Exact copy, pictures excluded: reproduce every record below.

AVAILABLE DATA section start

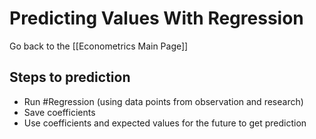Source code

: # Predicting Values With Regression

Go back to the [[Econometrics Main Page]]

## Steps to prediction

- Run #Regression (using data points from observation and research)
- Save coefficients
- Use coefficients and expected values for the future to get prediction

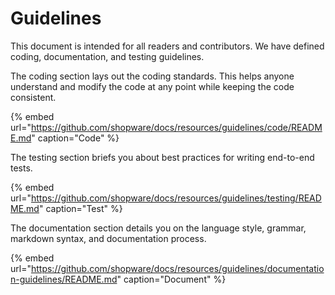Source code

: # Guidelines

This document is intended for all readers and contributors. We have defined coding, documentation, and testing guidelines.

The coding section lays out the coding standards. This helps anyone understand and modify the code at any point while keeping the code consistent.

{% embed url="https://github.com/shopware/docs/resources/guidelines/code/README.md" caption="Code" %}

The testing section briefs you about best practices for writing end-to-end tests.

{% embed url="https://github.com/shopware/docs/resources/guidelines/testing/README.md" caption="Test" %}

The documentation section details you on the language style, grammar, markdown syntax, and documentation process.

{% embed url="https://github.com/shopware/docs/resources/guidelines/documentation-guidelines/README.md" caption="Document" %}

AVAILABLE DATA section end

TASK RESULT —
Source code

: # Predicting Values With Regression

Go back to the [[Econometrics Main Page]]

## Steps to prediction

- Run #Regression (using data points from observation and research)
- Save coefficients
- Use coefficients and expected values for the future to get prediction

Source code

: # Guidelines

This document is intended for all readers and contributors. We have defined coding, documentation, and testing guidelines.

The coding section lays out the coding standards. This helps anyone understand and modify the code at any point while keeping the code consistent.

{% embed url="https://github.com/shopware/docs/resources/guidelines/code/README.md" caption="Code" %}

The testing section briefs you about best practices for writing end-to-end tests.

{% embed url="https://github.com/shopware/docs/resources/guidelines/testing/README.md" caption="Test" %}

The documentation section details you on the language style, grammar, markdown syntax, and documentation process.

{% embed url="https://github.com/shopware/docs/resources/guidelines/documentation-guidelines/README.md" caption="Document" %}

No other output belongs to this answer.